RESERVOIR CHARACTERIZATION AND MODELING OF AN UPPER MIOCENE DEEPWATER FAN RESERVOIR, GENDALO FIELD, KUTAI BASIN, OFFSHORE EAST KALIMANTAN

摘要

The Gendalo Field is the largest of several deep-water gas discoveries in offshore East Kalimantan. The primary reservoir, the Upper Miocene Gendalo 1020, contains thin-bedded turbidites [median sand bed thickness is less than 3 inches/7.5 cm; average sand bed thickness is approximately 15 cm] deposited at the base-of-slope as a largely unconfined fan. Three internal units were mapped based on 3D seismic data and four wells.An object-based facies modeling and experimental design approach were used to: a) build static geocellular models, b) generate gas-in-place distributions, c) understand the key uncertainties, and d) provide models for dynamic flow simulation. Static and dynamic models for this reservoir incorporate lobe and channel geobody sizes from an analog Pleistocene fan located 170 km to the northeast.
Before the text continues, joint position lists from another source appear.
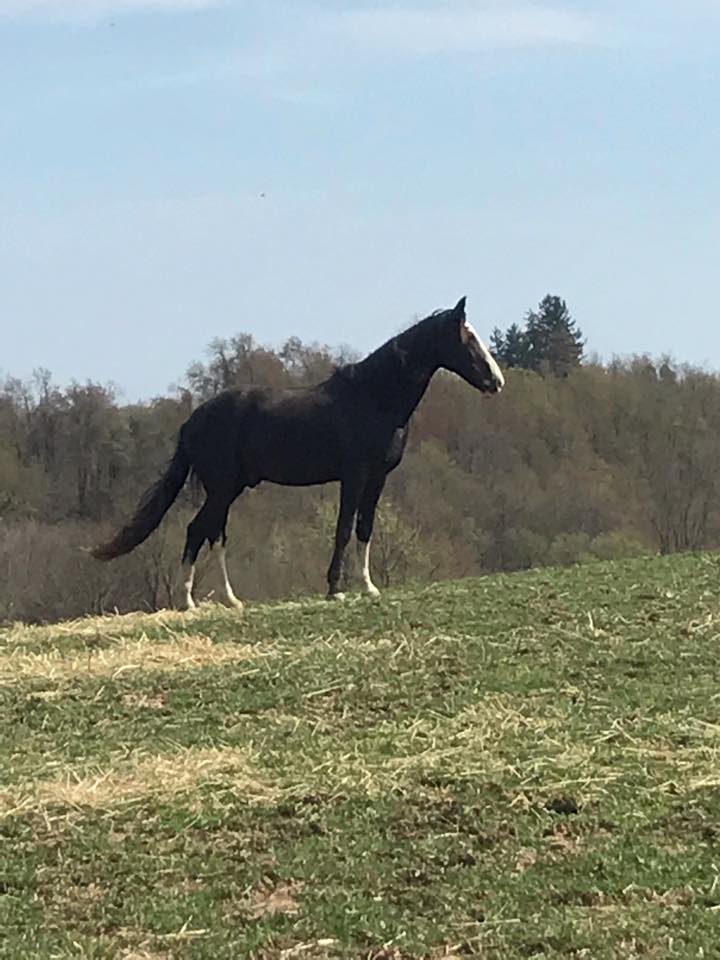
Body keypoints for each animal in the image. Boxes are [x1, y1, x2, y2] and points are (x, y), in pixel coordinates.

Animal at [92, 297, 504, 608]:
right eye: (466, 339)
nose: (496, 381)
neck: (374, 399)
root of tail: (192, 420)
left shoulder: (377, 479)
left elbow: (365, 529)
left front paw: (368, 586)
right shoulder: (353, 477)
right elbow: (342, 529)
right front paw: (335, 588)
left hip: (229, 488)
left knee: (214, 533)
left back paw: (229, 600)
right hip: (222, 488)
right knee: (200, 530)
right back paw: (191, 600)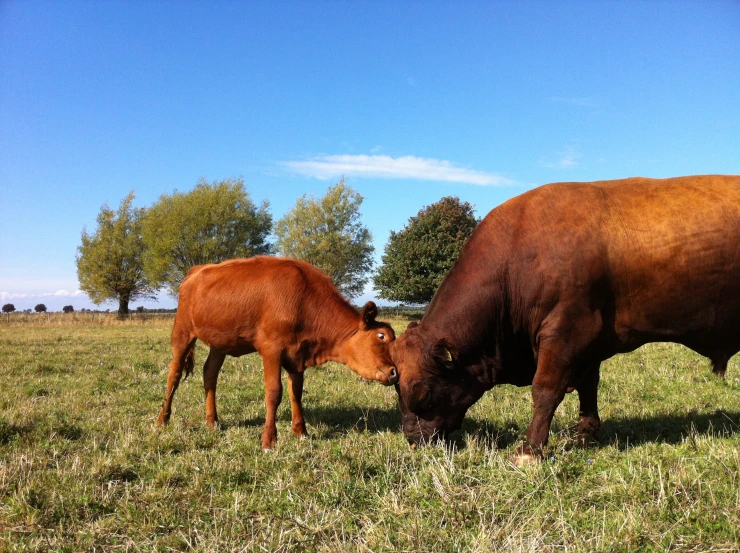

Three depositional styles were modeled: (1) 90% lobes with 10% channels, (2) 70% lobes with 30% channels, and (3) 100% channels. The models were populated with petrophysical properties from well data including net-to-gross, porosity, permeability, water saturation, and gas formation volume factor. Net-to-gross and structure were found to be the most important parameters in determining the gas-in-place distribution.To capture the uncertainty of reservoir connectivity, three levels (or scales) of compartmentalization were used. Each level of compartmentalization reduces cell connectivity using an independent transmissibility multiplier that reduces fluid flow. The three levels of compartmentalization are: (1)cell to cell lamination effect, (2) geobodies (channel and splay elements), and (3) possible larger-scale compartmentalization based on seismic discontinuities. The calibrated full-field models were consistent with Gendalo well drill-stem test data.Transmissibility multipliers were found to be an important and effective modeling tool for development optimization and production forecasting. Experimental design work suggests that in addition to net-to-gross and structure, all three levels of compartmentalization are critical factors for reserves uncertainty, whereas the depositional style (channel or lobe) is not an important parameter to reserve uncertainty.